Your dating slump may feel like a terrible disease, but the prognosis is excellent. It is highly curable and with some work, you can just as easily get your groove back and maintain the upper hand. Here are some recommended courses of action:

Have a long hard look at yourself; do you still like what you see? In this case it could be you and not she or even the ones that came before. One failed relationship too many should alert you to something no longer caused by external variables you conveniently put the blame on the first few times. Evaluate yourself from your wardrobe, mannerisms, to where you typically go on dates. Analyze your attitude carefully and look out for glaring signs of self-fulfilling pessimism or intolerable self-indulgence as these could potentially ruin your chances of relationship success. How nicely do you carry out a conversation? Are you aglow with positivity or do you immediately launch on a barrage of complaints about the weather, traffic, and your evil boss and co-workers? Remember, the next time you have an opportunity to date someone new and actually start a relationship, be mindful of the ruts you keep falling into and make a conscious effort of avoiding them.

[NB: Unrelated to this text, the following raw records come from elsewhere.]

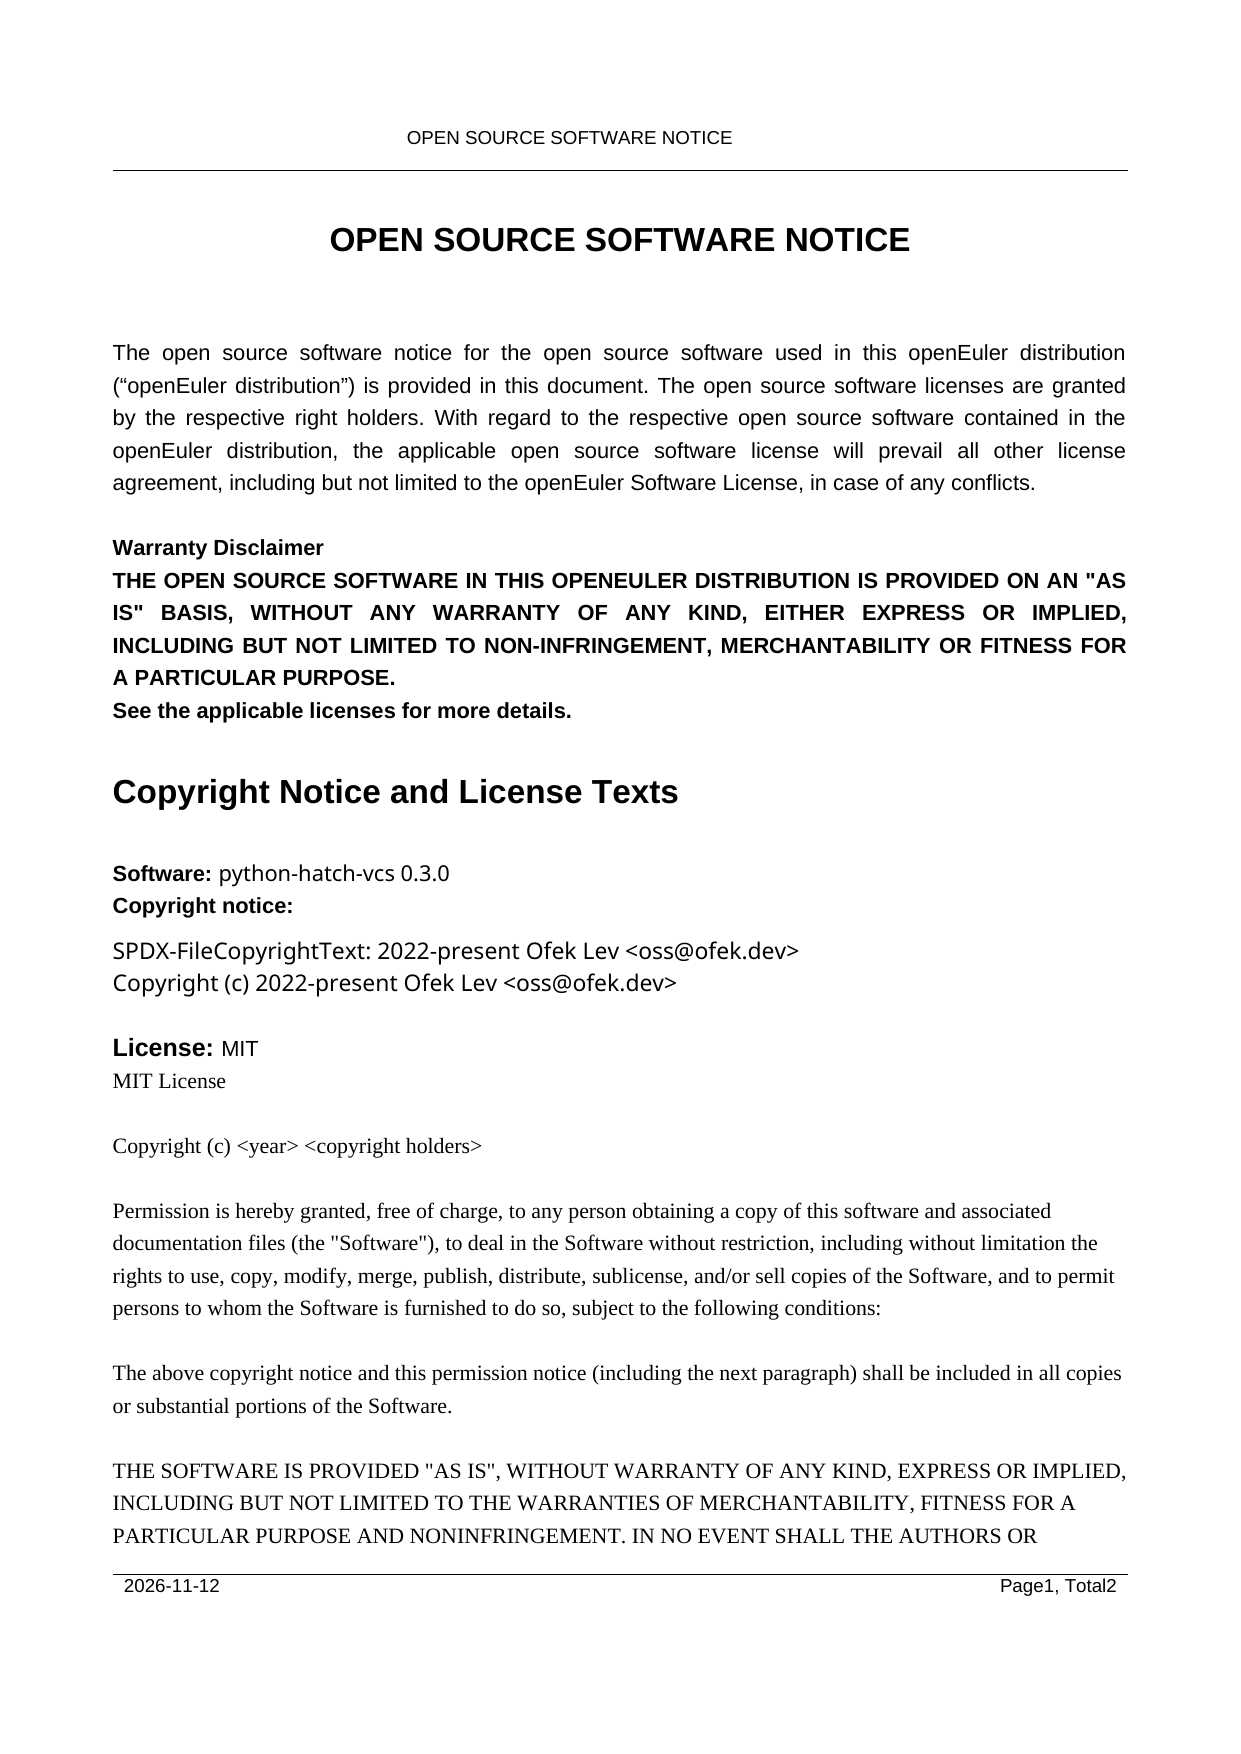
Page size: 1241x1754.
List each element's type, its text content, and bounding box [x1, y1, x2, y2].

text THE OPEN SOURCE SOFTWARE IN THIS OPENEULER DISTRIBUTION IS PROVIDED ON AN "AS IS" BASIS, WITHOUT ANY WARRANTY OF ANY KIND, EITHER EXPRESS OR IMPLIED, INCLUDING BUT NOT LIMITED TO NON-INFRINGEMENT, MERCHANTABILITY OR FITNESS FOR A PARTICULAR PURPOSE. See the applicable licenses for more details. [112, 564, 1128, 726]
text Copyright notice: [112, 889, 1128, 921]
title Software: python-hatch-vcs 0.3.0 [112, 856, 1128, 889]
text Warranty Disclaimer [112, 531, 1128, 564]
text OPEN SOURCE SOFTWARE NOTICE [112, 206, 1128, 271]
text Copyright Notice and License Texts [112, 759, 1128, 824]
text SPDX-FileCopyrightText: 2022-present Ofek Lev <oss@ofek.dev> Copyright (c) 2022-present Ofek Lev <oss@ofek.dev> [112, 934, 1128, 1031]
text The open source software notice for the open source software used in this openEuler distribution (“openEuler distribution”) is provided in this document. The open source software licenses are granted by the respective right holders. With regard to the respective open source software contained in the openEuler distribution, the applicable open source software license will prevail all other license agreement, including but not limited to the openEuler Software License, in case of any conflicts. [112, 336, 1128, 499]
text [112, 1064, 1128, 1551]
text License: MIT [112, 1031, 1128, 1064]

Don’t try too hard. Dating and going into a relationship is supposed to be fun, so let loose! Maybe you are simply trying too hard. Approaching each new date as though the long buffet cart is going to run out of food the first five minutes will freak anyone out so bad they’d be running towards the opposite direction – on a sprint pace. Don’t come off as uptight, overly serious, and emotionally fragile— too terrified of yet another strike out before the pitcher even takes the mound. I bet you’ve heard it said a bazillion times but ‘Relax. Take it slow.’ The journey to a relationship is not about winning or losing, it’s about having as much fun together as possible. Don’t obsess about your losing streak because it will show in the manner that you speak and conduct yourself.

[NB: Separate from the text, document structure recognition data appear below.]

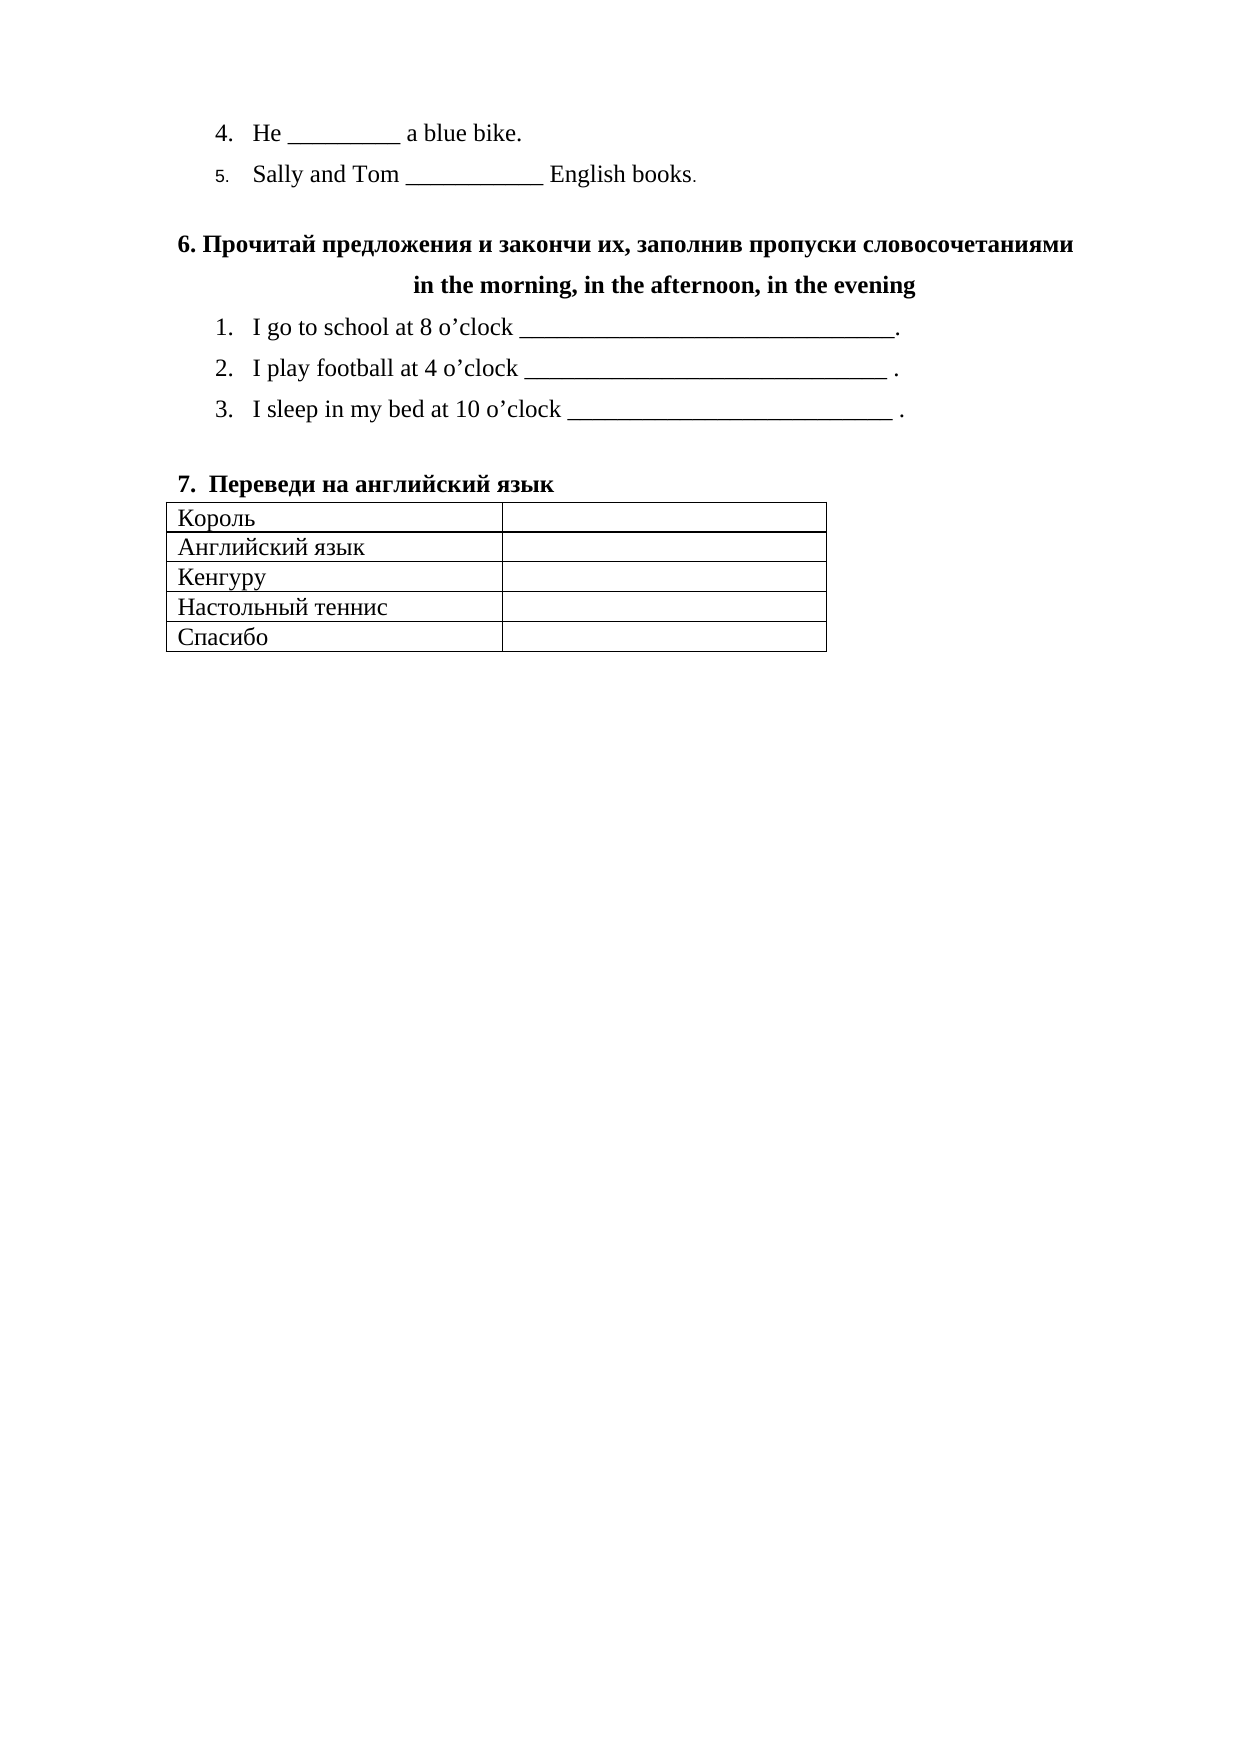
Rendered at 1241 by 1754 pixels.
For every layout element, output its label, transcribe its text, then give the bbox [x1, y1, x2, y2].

table_cell Настольный теннис [167, 592, 502, 621]
table_cell [503, 592, 826, 621]
list Sally and Tom ___________ English books. [215, 159, 1152, 188]
table_cell Спасибо [167, 622, 502, 651]
table_header [503, 503, 826, 531]
table_cell Кенгуру [167, 562, 502, 591]
table_cell [503, 622, 826, 651]
list He _________ a blue bike. [215, 118, 1152, 147]
table_cell Английский язык [167, 533, 502, 561]
list I play football at 4 o’clock _____________________________ . [215, 353, 1152, 382]
table_cell [503, 533, 826, 561]
list I go to school at 8 o’clock ______________________________. [215, 312, 1152, 340]
text 6. Прочитай предложения и закончи их, заполнив пропуски словосочетаниями [177, 229, 1152, 258]
list I sleep in my bed at 10 o’clock __________________________ . [215, 394, 1152, 423]
text 7. Переведи на английский язык [177, 469, 1152, 497]
table_cell [503, 562, 826, 591]
table_header Король [167, 503, 502, 531]
text in the morning, in the afternoon, in the evening [177, 270, 1152, 299]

Choose Carefully. It’s true that being in a slump longer than you’ve gotten accustomed to can really put your patience to the test. But you must also realize that willingness to wait for the right person to come along never stops being an essential element of your dating game. Do not swing wildly at anything or any relationship possibility that shows up in your orbit. Chances are, these may NOT at all be what you need in your life. Ultimately, your goal should be to have a good and fulfilling relationship and that usually takes time.

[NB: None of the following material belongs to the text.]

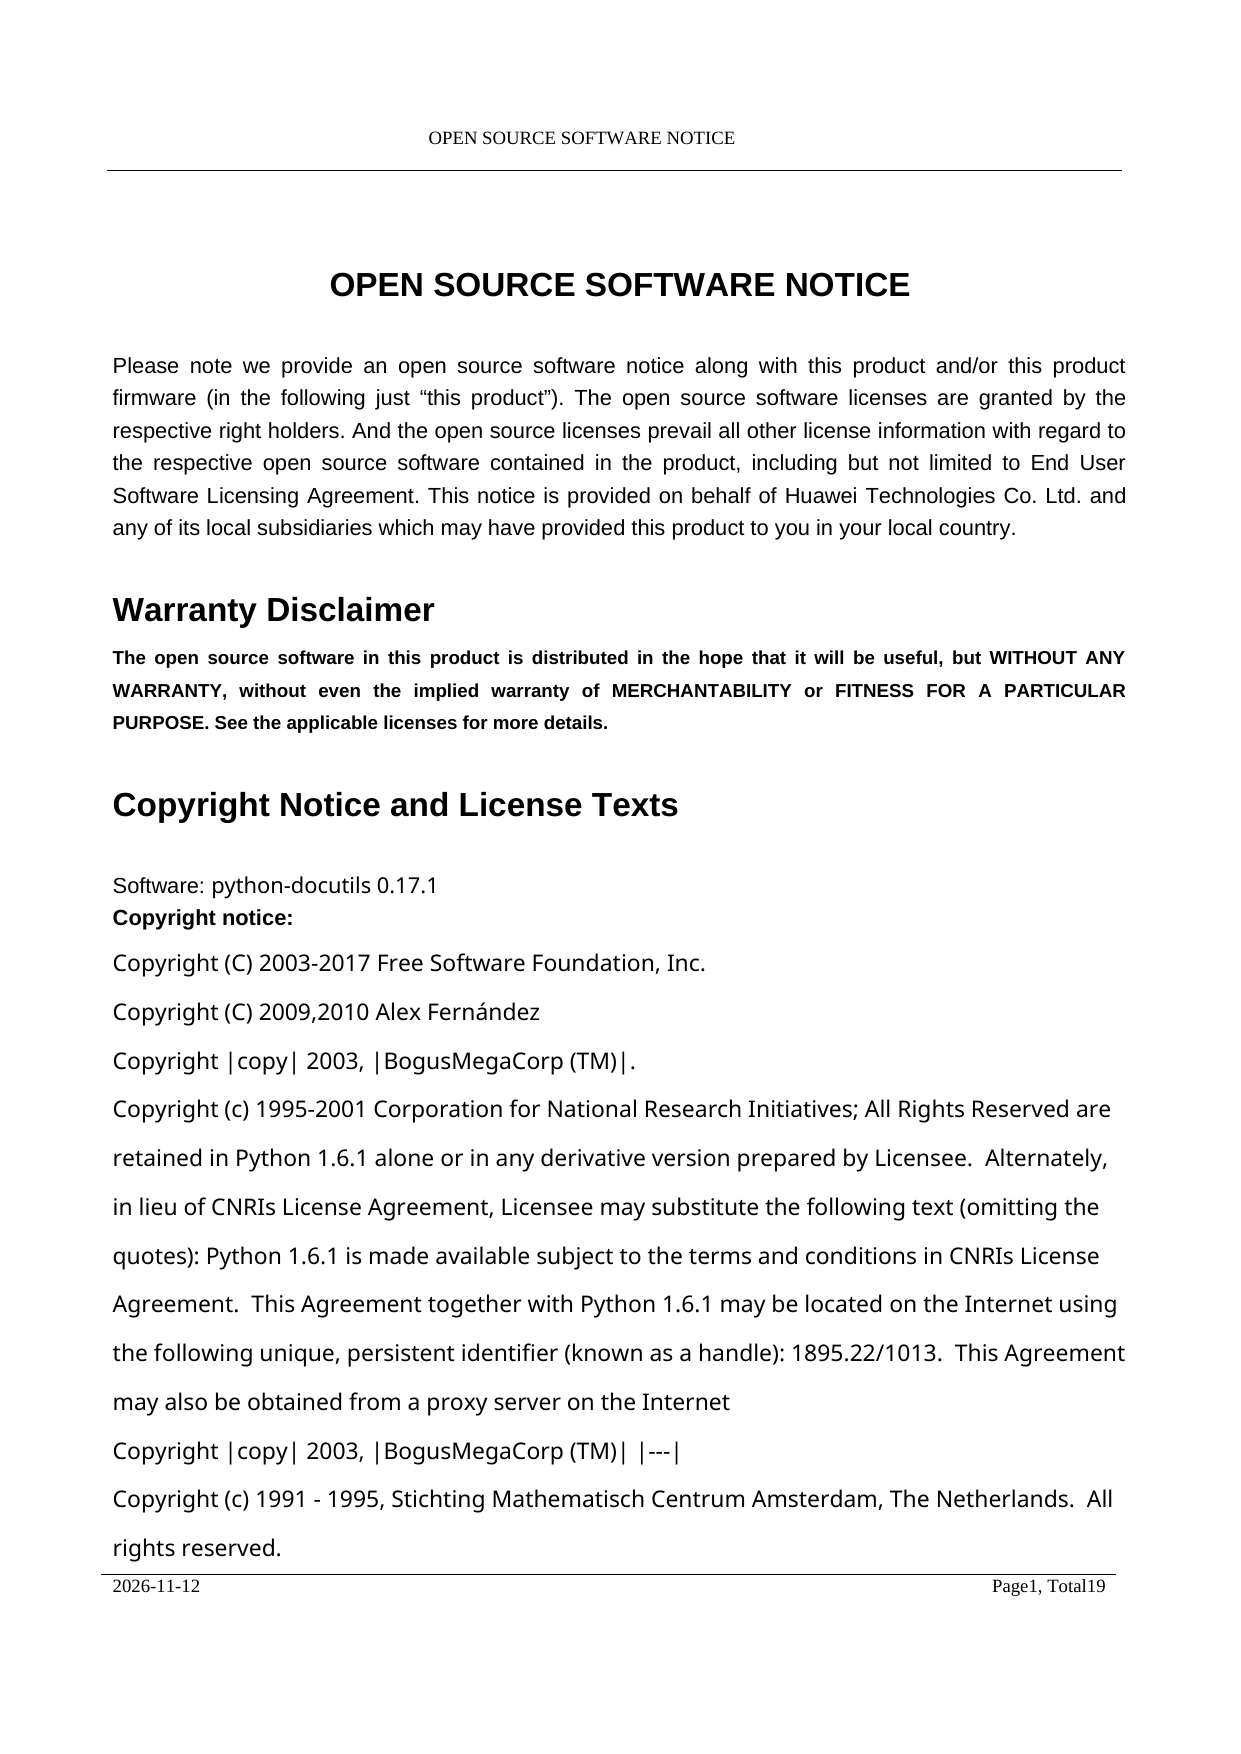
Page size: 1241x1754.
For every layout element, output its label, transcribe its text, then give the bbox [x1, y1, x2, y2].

Listen Carefully. Everyone needs objective input now and then. We need to keep ourselves attuned to what our friends, co-workers, and family think about the state of affairs of our relationship. Even though, ultimately, the decision rests entirely on us, it helps to listen to our friends’ advice, opinions, and perspectives. If you’ve got someone whose insights you trust, listen carefully. There might be some things or behavioral structures that we tend to overlook which gets in the way of lasting and meaningful relationships. Most important, allies like this provide encouragement to press on and persevere until the slump is over. After all, it always pays to have friends as cheering squad when you’re feeling way down in the dumps.

One last tip: when you finally overcome your slump, invest a good amount of energy and commitment into making the relationship work and last. Best of luck!